According to the paper, Lloyd’s insurance company, along with researchers at Cambridge University, have “estimated potential losses from a cyber crime-induced blackout could hit US$1 trillion.”

The report continues: “Interestingly, in 2014, the Energy sector was the most targeted sub-sector of the nation’s critical infrastructure with 32% of incidents reported.”

According to the ICS-CERT Monitor: “Of the total number of incidents reported to ICS-CERT, roughly 55 percent involved advanced persistent threats (APT) or sophisticated actors. Other actor types included hacktivists, insider threats, and criminals.”

A particular cyber vulnerability highlighted by the report was that of SSL intrusion.  The report highlighted cyber vulnerabilities to Heartbleed, Freak and Poodle, with Freak and Poodle vulnerability being ranked at over 40% (see graphic).

Freak: (Factoring Attack on RSA-EXPORT Keys CVE-2015-0204) is a weakness in some implementations of SSL/TLS that may allow an attacker to decrypt secure communications between vulnerable clients and servers.

Poodle: A POODLE attack (which stands for "Padding Oracle On Downgraded Legacy Encryption") is a man-in-the-middle exploit which takes advantage of Internet and security software clients' fallback to SSL 3.0.

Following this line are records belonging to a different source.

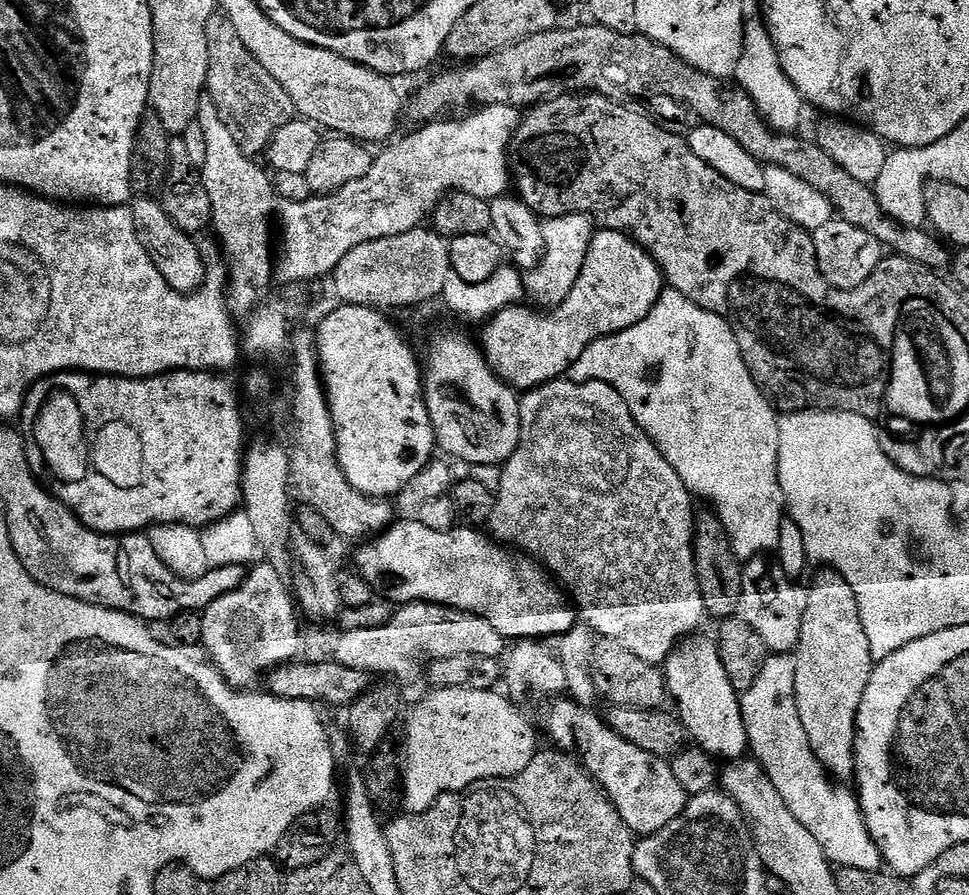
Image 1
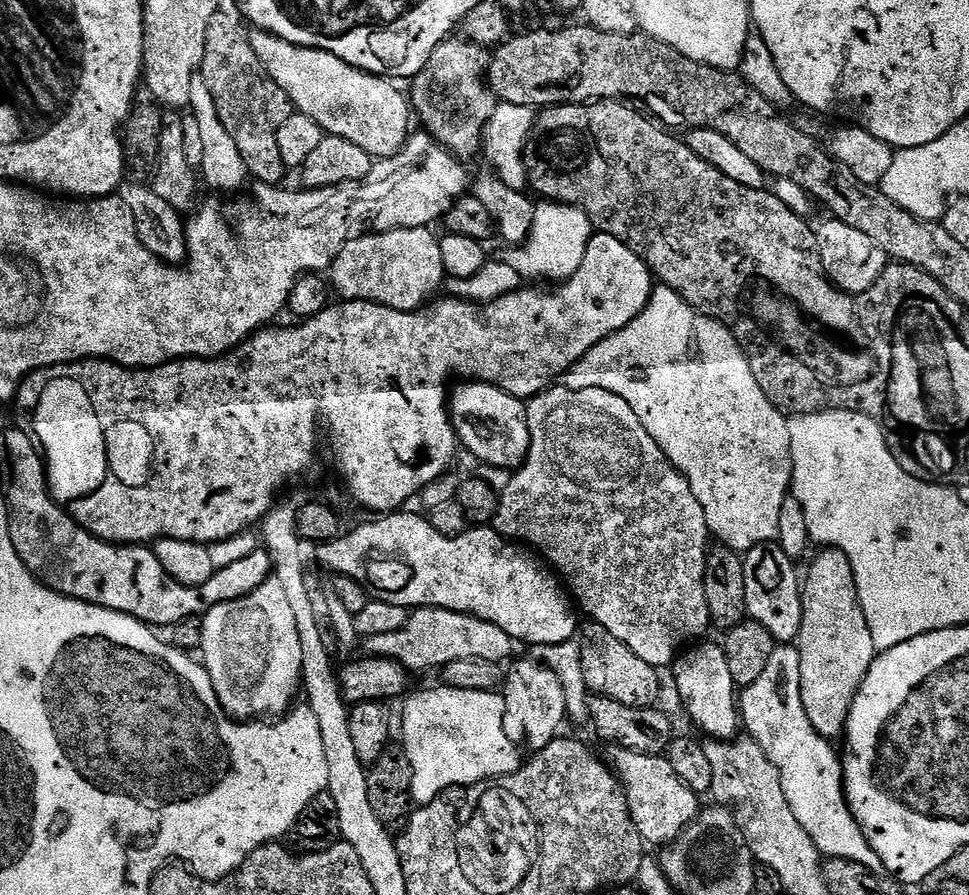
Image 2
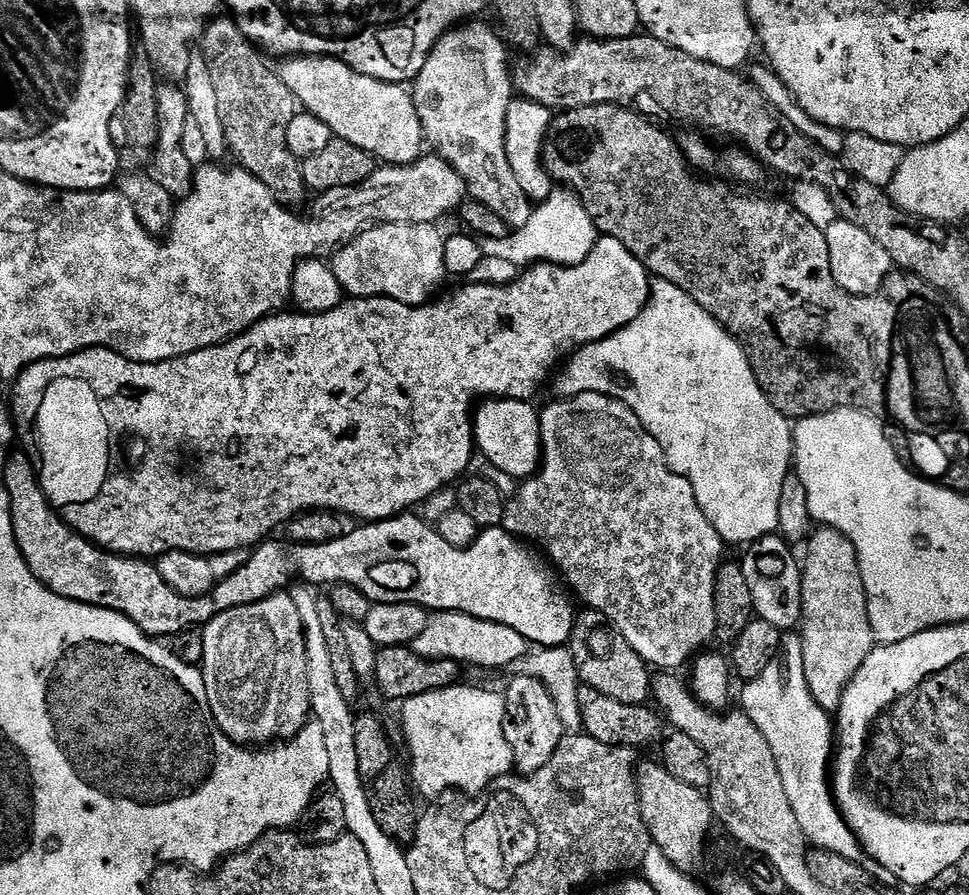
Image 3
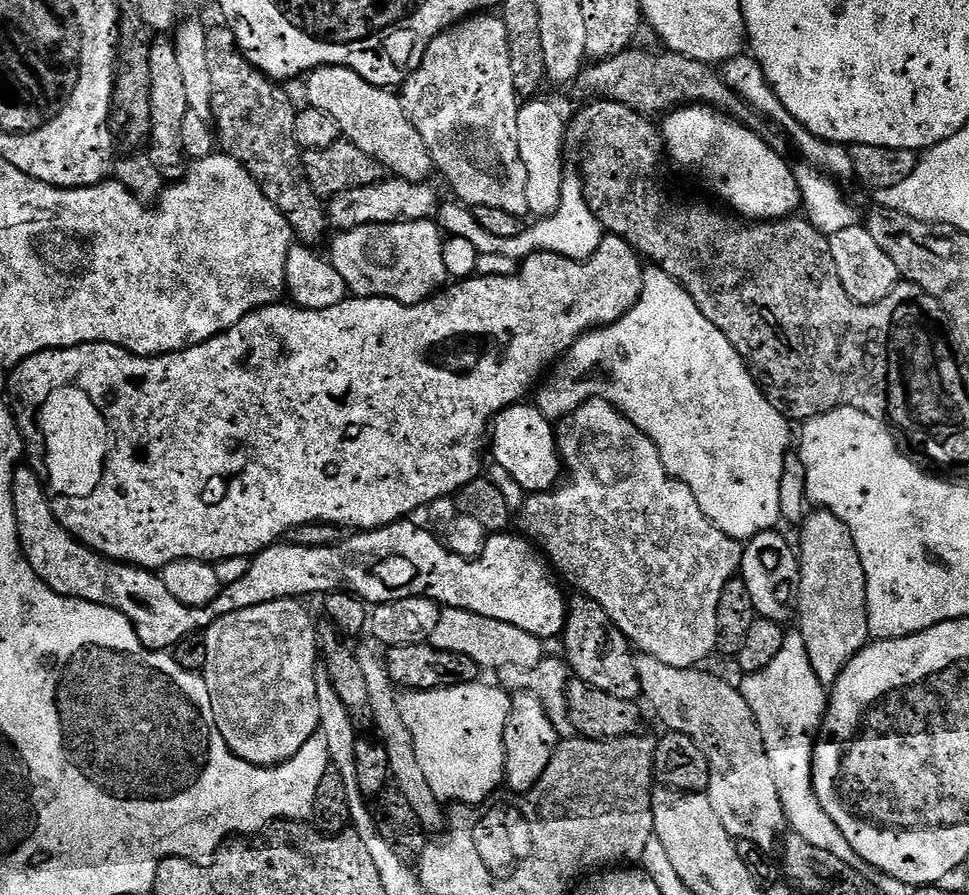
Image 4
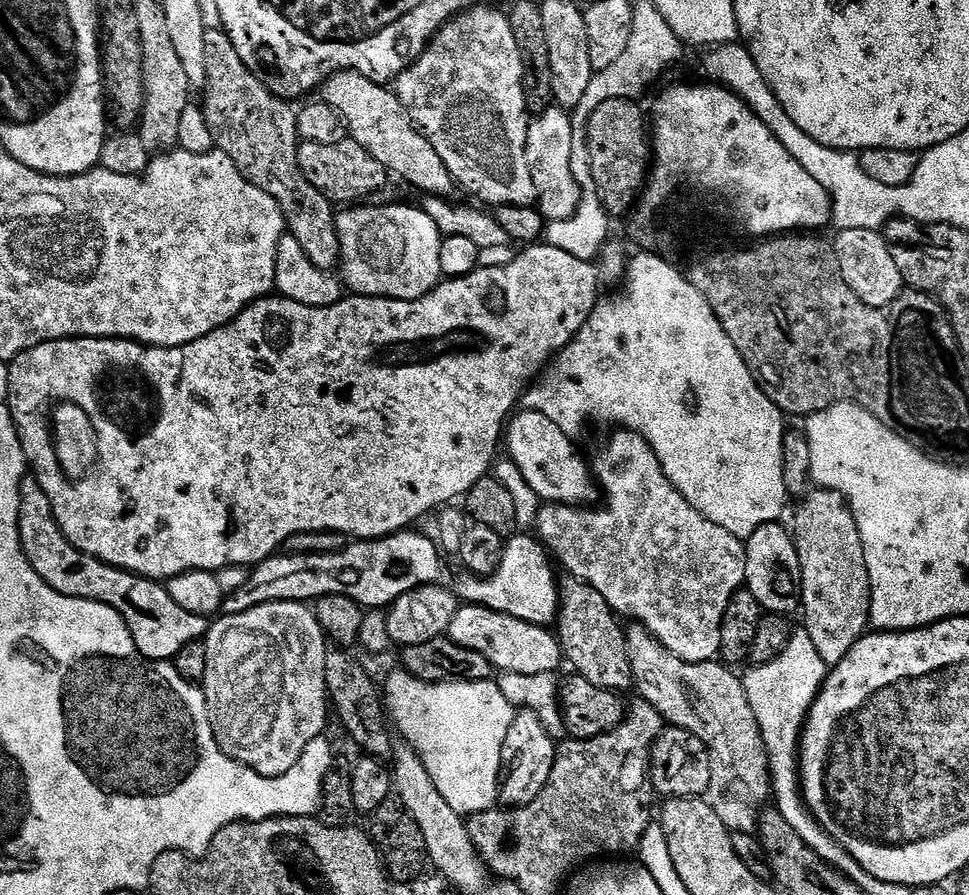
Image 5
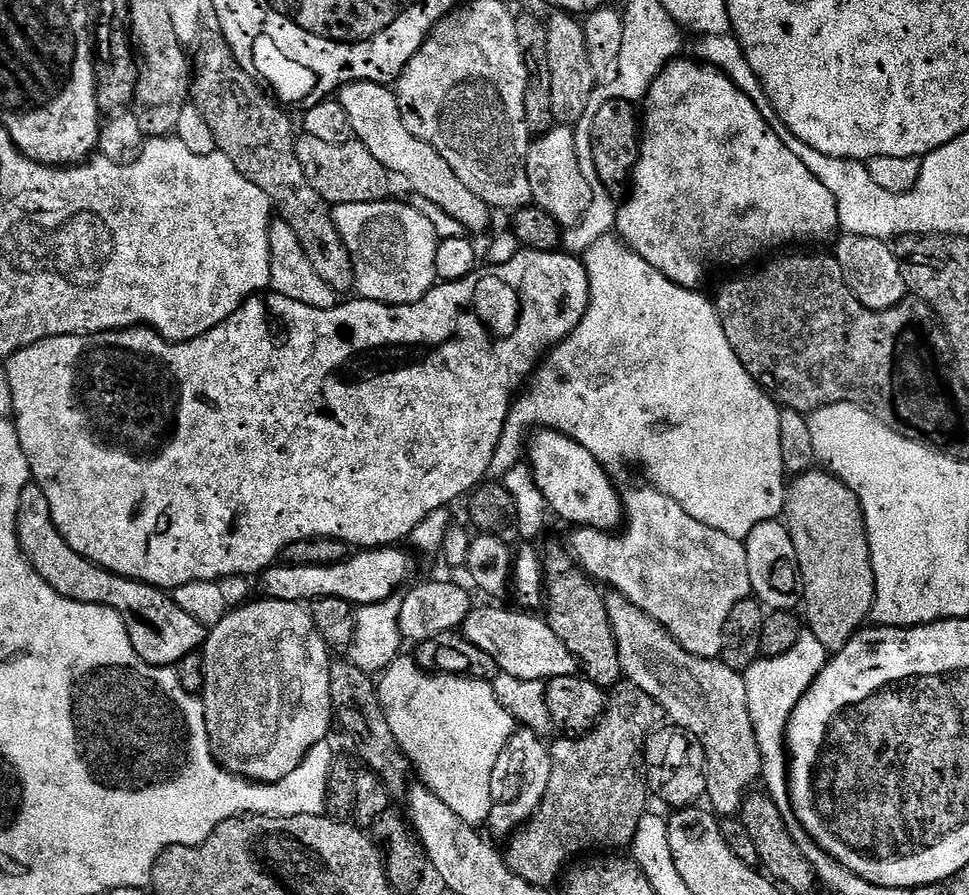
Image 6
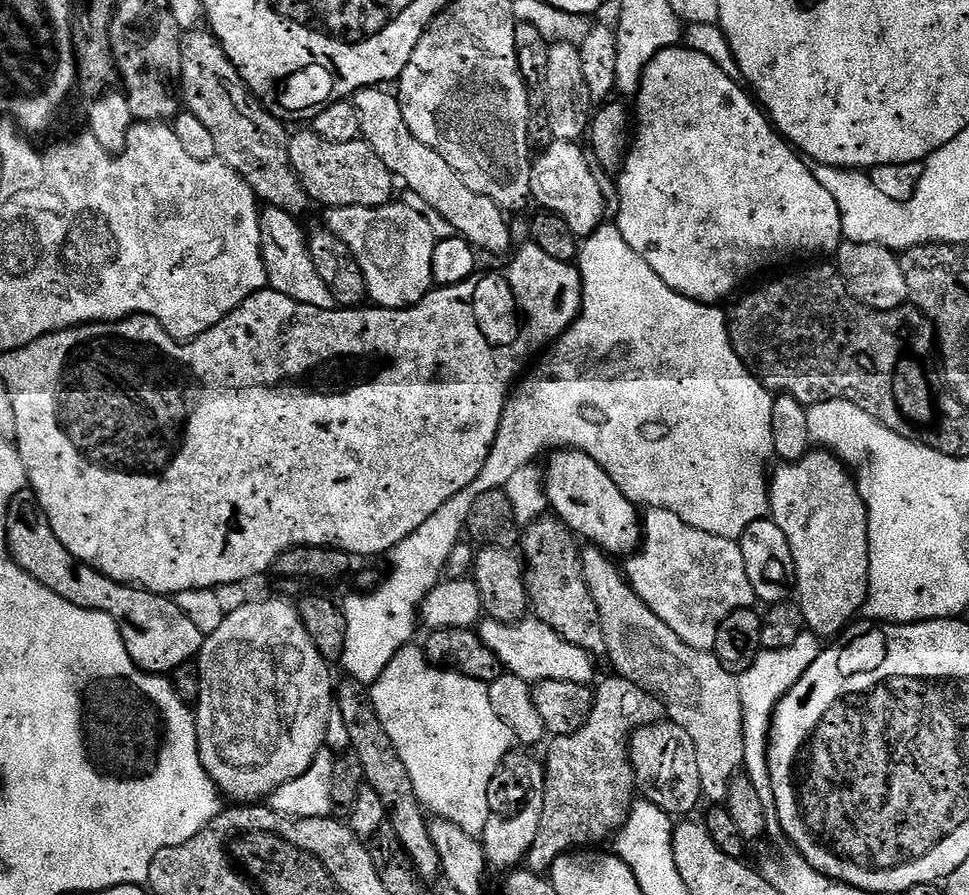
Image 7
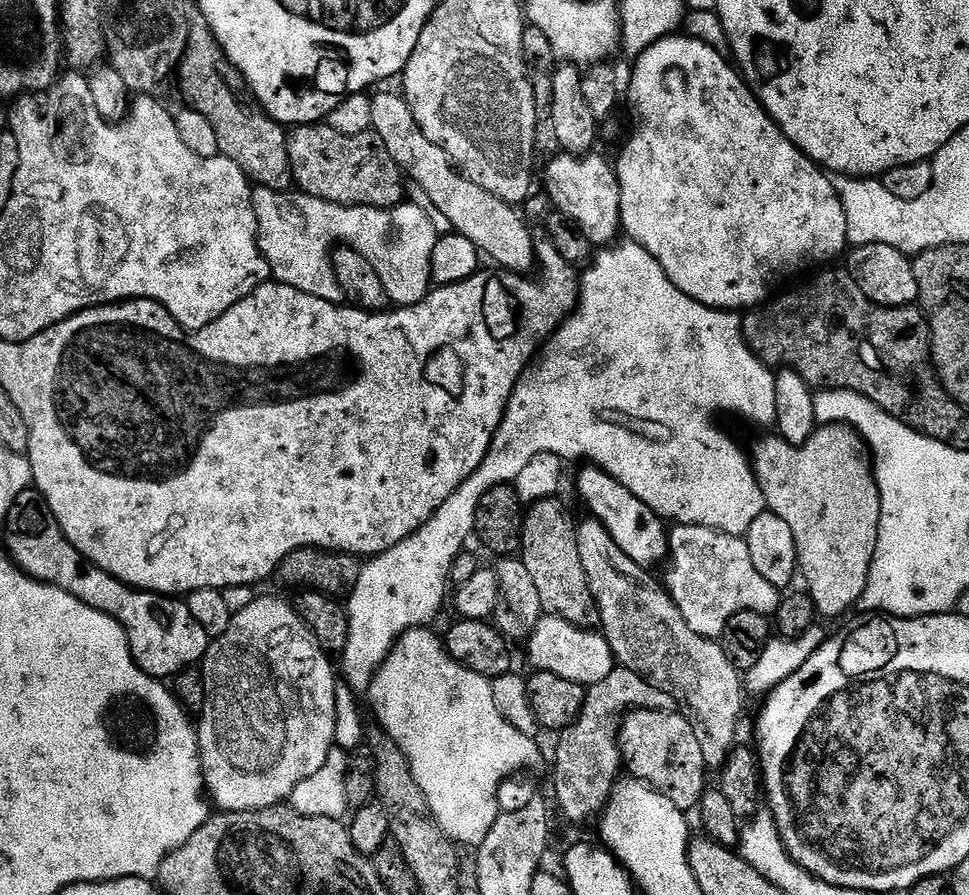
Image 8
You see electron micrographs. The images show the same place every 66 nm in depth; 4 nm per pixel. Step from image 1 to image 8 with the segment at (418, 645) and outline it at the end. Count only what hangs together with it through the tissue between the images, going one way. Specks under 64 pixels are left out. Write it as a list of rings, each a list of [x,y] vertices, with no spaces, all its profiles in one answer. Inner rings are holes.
[[[544,615],[528,637],[526,647],[535,671],[558,674],[558,678],[570,678],[570,682],[585,686],[602,682],[602,678],[607,678],[618,667],[607,638],[599,631],[579,628],[557,616]]]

Says Stephen Boyer, CTO of BitSight: “There is no question that energy and utility systems are vulnerable and will be attacked.

"Organizations will never be able to protect against everything, but they need to continuously monitor their security posture in order to identify and mitigate issues before too much damage is done.

He adds: “Benchmarking can also serve as a key indicator of security performance, allowing an organization to better understand their own posture, as well as that of the third parties with which they share their data. Given recent headlines that illustrate this security gap, we must look beyond our own companies and focus attention on those that access our information.”